Is Your Money Safe in a Neobank? Deposit Protection Explained
This explainer covers the difference between deposit insurance at a licensed bank and safeguarding at an electronic money institution, and how to check which applies to your account.
Is Your Money Safe in a Neobank?
Neobanks are regulated and secure to use day to day. The question that really matters is what happens to your money if the provider fails. The answer depends on whether your neobank is a licensed bank or an electronic money institution.
Licensed banks and deposit insurance
A neobank with a full banking licence protects eligible deposits under a deposit guarantee scheme. In the UK that is the FSCS, covering up to GBP 85,000 per person per banking licence. In the US, FDIC insurance covers up to USD 250,000 per depositor per insured bank. In the EU, a Deposit Guarantee Scheme covers up to EUR 100,000 per depositor per bank. If the bank fails, you are repaid up to the limit, usually within days.
Electronic money institutions and safeguarding
Many fintech neobanks operate as electronic money institutions rather than banks. They protect customer money through safeguarding, which means keeping it separate from the firm's own funds in a segregated account or low-risk assets. Safeguarding has no fixed insured amount. If the firm fails, an administrator returns the safeguarded money to customers, but this can take longer and administration costs may be deducted.

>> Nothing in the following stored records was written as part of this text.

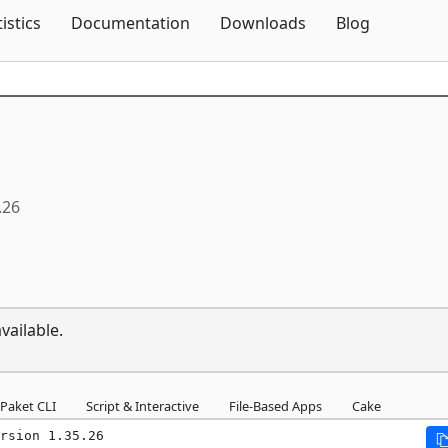
Skip To Content
tistics
Documentation
Downloads
Blog
.26
vailable.
Paket CLI
Script & Interactive
File-Based Apps
Cake
rsion 1.35.26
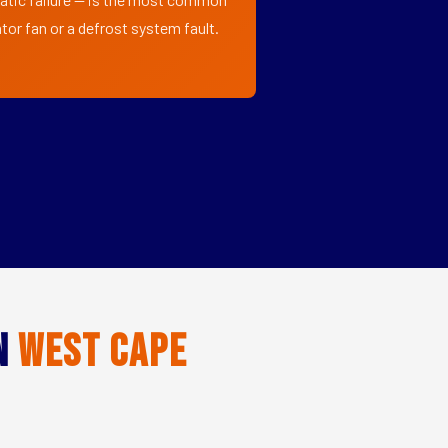
tor fan or a defrost system fault.
in
West Cape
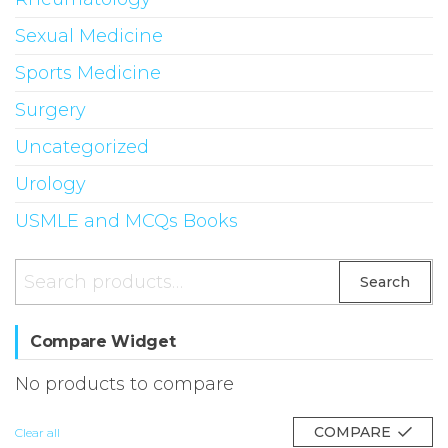
Sexual Medicine
Sports Medicine
Surgery
Uncategorized
Urology
USMLE and MCQs Books
Search
Search
for:
Compare Widget
No products to compare
COMPARE
Clear all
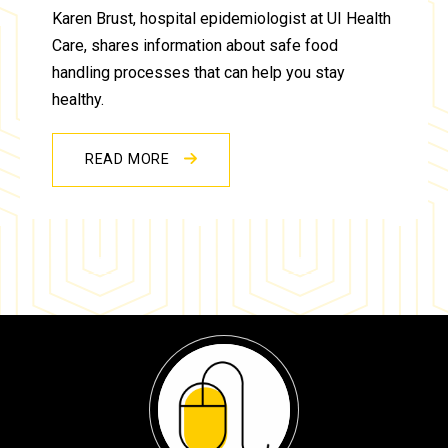
Karen Brust, hospital epidemiologist at UI Health
Care, shares information about safe food
handling processes that can help you stay
healthy.
READ MORE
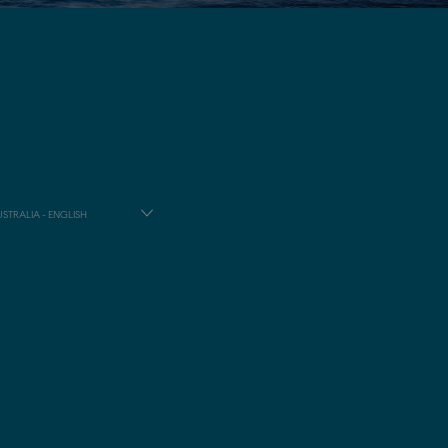
STRALIA - ENGLISH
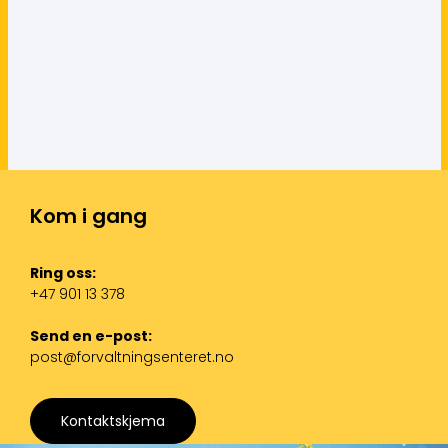
Kom i gang
Ring oss:
+47 901 13 378
Send en e-post:
post@forvaltningsenteret.no
Kontaktskjema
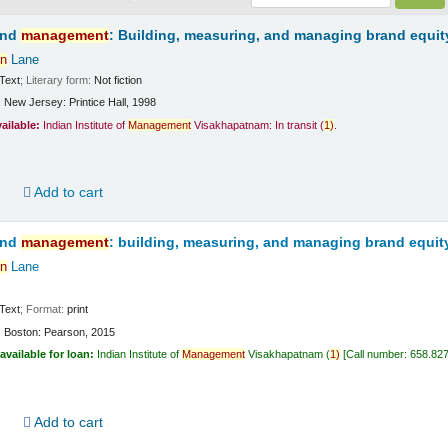
and
management
: Building, measuring, and managing brand equit
n
Lane
Text
; Literary form:
Not fiction
:
New Jersey:
Printice Hall,
1998
vailable:
Indian Institute of
Management
Visakhapatnam: In transit
(
1)
.
d
Add to cart
and
management
: building, measuring, and managing brand equit
n
Lane
Text
; Format:
print
:
Boston:
Pearson,
2015
available for loan:
Indian Institute of
Management
Visakhapatnam
(
1)
Call number:
658.82
d
Add to cart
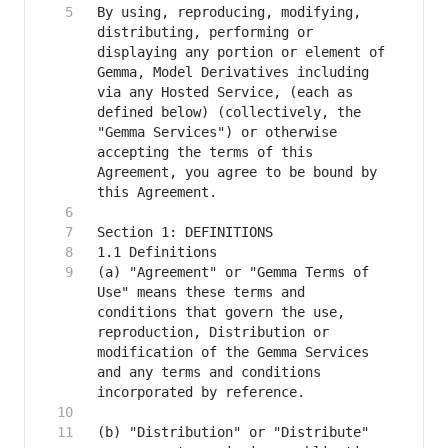
By using, reproducing, modifying, 
distributing, performing or 
displaying any portion or element of 
Gemma, Model Derivatives including 
via any Hosted Service, (each as 
defined below) (collectively, the 
"Gemma Services") or otherwise 
accepting the terms of this 
Agreement, you agree to be bound by 
(a) "Agreement" or "Gemma Terms of 
Use" means these terms and 
conditions that govern the use, 
reproduction, Distribution or 
modification of the Gemma Services 
and any terms and conditions 
(b) "Distribution" or "Distribute" 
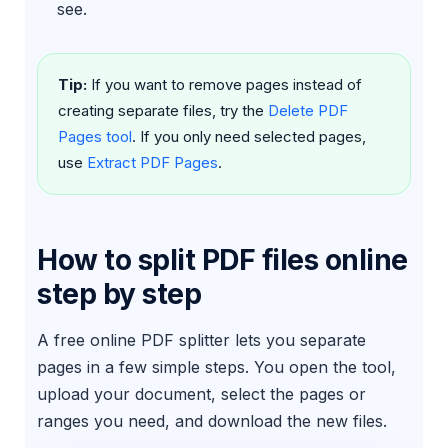
see.
Tip:
If you want to remove pages instead of
creating separate files, try the
Delete PDF
Pages tool
. If you only need selected pages,
use
Extract PDF Pages
.
How to split PDF files online
step by step
A free online PDF splitter lets you separate
pages in a few simple steps. You open the tool,
upload your document, select the pages or
ranges you need, and download the new files.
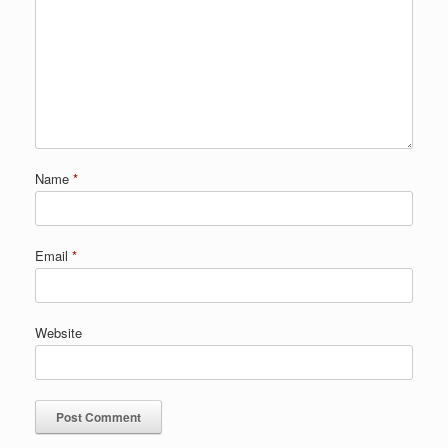
Name
*
Email
*
Website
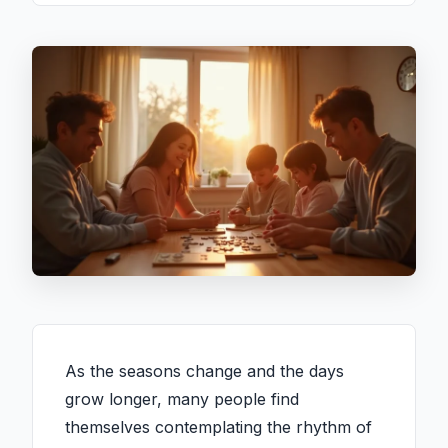
As the seasons change and the days
grow longer, many people find
themselves contemplating the rhythm of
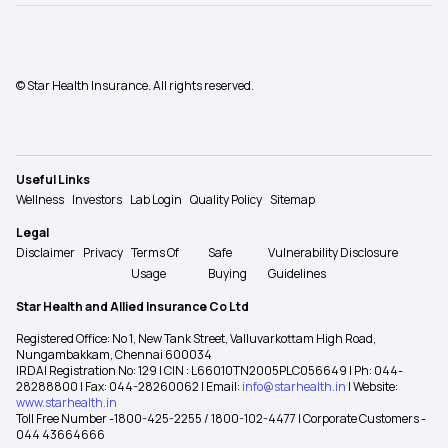
© Star Health Insurance. All rights reserved.
Useful Links
Wellness
Investors
Lab Login
Quality Policy
Sitemap
Legal
Disclaimer
Privacy
Terms Of
Safe
Vulnerability Disclosure
Usage
Buying
Guidelines
Star Health and Allied Insurance Co Ltd
Registered Office: No 1, New Tank Street, Valluvarkottam High Road,
Nungambakkam, Chennai 600034
IRDAI Registration No: 129 | CIN : L66010TN2005PLC056649 | Ph: 044-
28288800 | Fax: 044-28260062 | Email:
info@starhealth.in
| Website:
www.starhealth.in
Toll Free Number -1800-425-2255 / 1800-102-4477 | Corporate Customers -
044 43664666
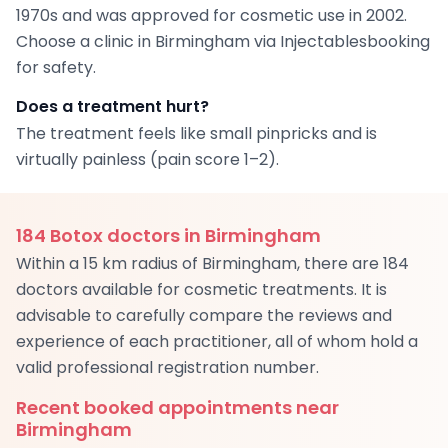
1970s and was approved for cosmetic use in 2002.
Choose a clinic in Birmingham via Injectablesbooking
for safety.
Does a treatment hurt?
The treatment feels like small pinpricks and is
virtually painless (pain score 1–2).
184
Botox doctors in Birmingham
Within a 15 km radius of Birmingham, there are 184
doctors available for cosmetic treatments. It is
advisable to carefully compare the reviews and
experience of each practitioner, all of whom hold a
valid professional registration number.
Recent booked appointments near
Birmingham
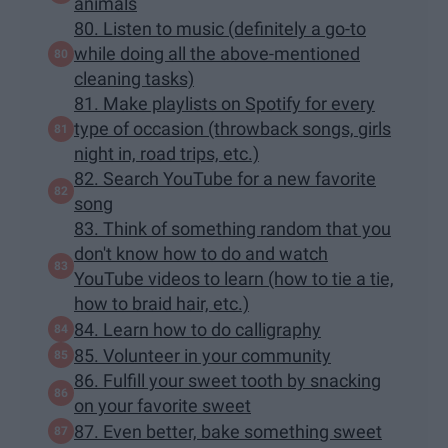
animals
80. Listen to music (definitely a go-to
while doing all the above-mentioned
cleaning tasks)
81. Make playlists on Spotify for every
type of occasion (throwback songs, girls
night in, road trips, etc.)
82. Search YouTube for a new favorite
song
83. Think of something random that you
don't know how to do and watch
YouTube videos to learn (how to tie a tie,
how to braid hair, etc.)
84. Learn how to do calligraphy
85. Volunteer in your community
86. Fulfill your sweet tooth by snacking
on your favorite sweet
87. Even better, bake something sweet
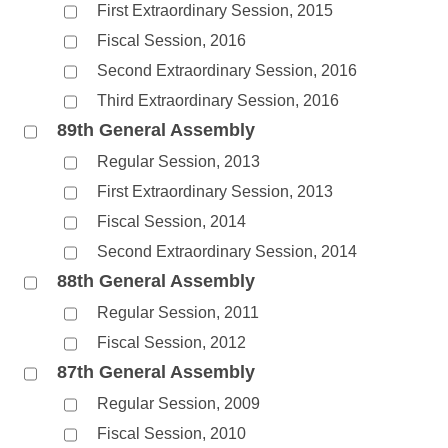
First Extraordinary Session, 2015
Fiscal Session, 2016
Second Extraordinary Session, 2016
Third Extraordinary Session, 2016
89th General Assembly
Regular Session, 2013
First Extraordinary Session, 2013
Fiscal Session, 2014
Second Extraordinary Session, 2014
88th General Assembly
Regular Session, 2011
Fiscal Session, 2012
87th General Assembly
Regular Session, 2009
Fiscal Session, 2010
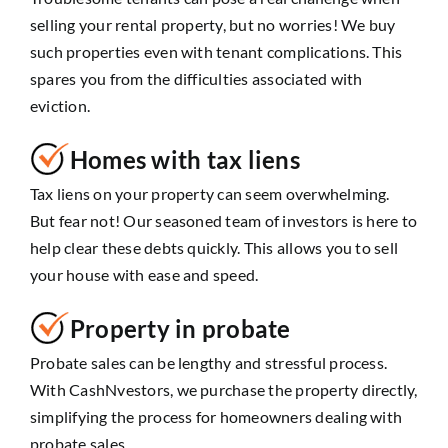
selling your rental property, but no worries! We buy
such properties even with tenant complications. This
spares you from the difficulties associated with
eviction.
Homes with tax liens
Tax liens on your property can seem overwhelming.
But fear not! Our seasoned team of investors is here to
help clear these debts quickly. This allows you to sell
your house with ease and speed.
Property in probate
Probate sales can be lengthy and stressful process.
With CashNvestors, we purchase the property directly,
simplifying the process for homeowners dealing with
probate sales.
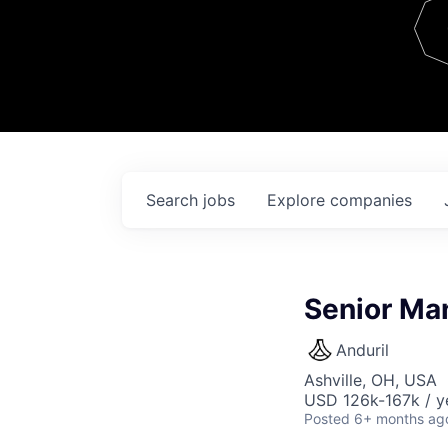
Team
Contact
Search
jobs
Explore
companies
Senior Man
Anduril
Ashville, OH, USA
USD 126k-167k / y
Posted
6+ months ag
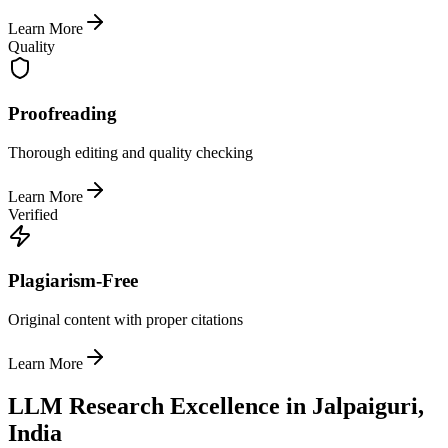
Learn More
Quality
Proofreading
Thorough editing and quality checking
Learn More
Verified
Plagiarism-Free
Original content with proper citations
Learn More
LLM Research Excellence in Jalpaiguri,
India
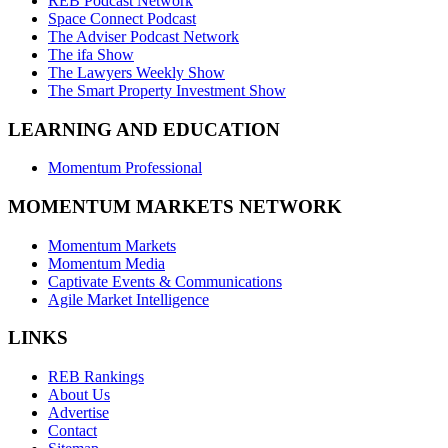
REB Podcast Network
Space Connect Podcast
The Adviser Podcast Network
The ifa Show
The Lawyers Weekly Show
The Smart Property Investment Show
LEARNING AND EDUCATION
Momentum Professional
MOMENTUM MARKETS NETWORK
Momentum Markets
Momentum Media
Captivate Events & Communications
Agile Market Intelligence
LINKS
REB Rankings
About Us
Advertise
Contact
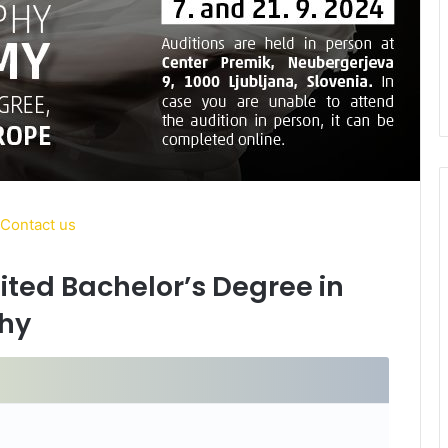
dited Bachelor’s Degree in
hy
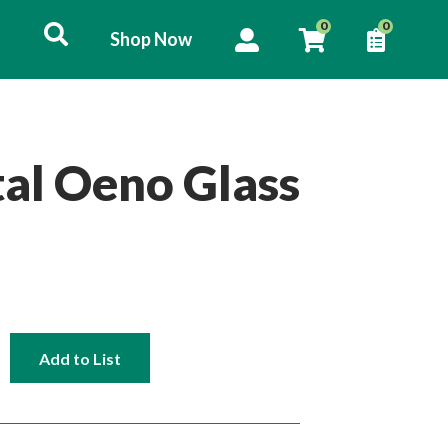
User
0
0
Shop Now
Shop
account
List
Now
menu
al Oeno Glass
Add to List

How to check and reduce your risk
- Read the account terms or app to see whether it is deposit insured or safeguarded.
- For US neobanks, check the named partner bank that provides pass-through FDIC insurance.
- Keep large, long-term balances at a licensed bank within the insured limit.
- Treat a safeguarded account as a great everyday and travel tool rather than a vault for your life savings.
None of this means neobanks are unsafe. It means knowing which protection applies lets you place the right amount of money in the right account.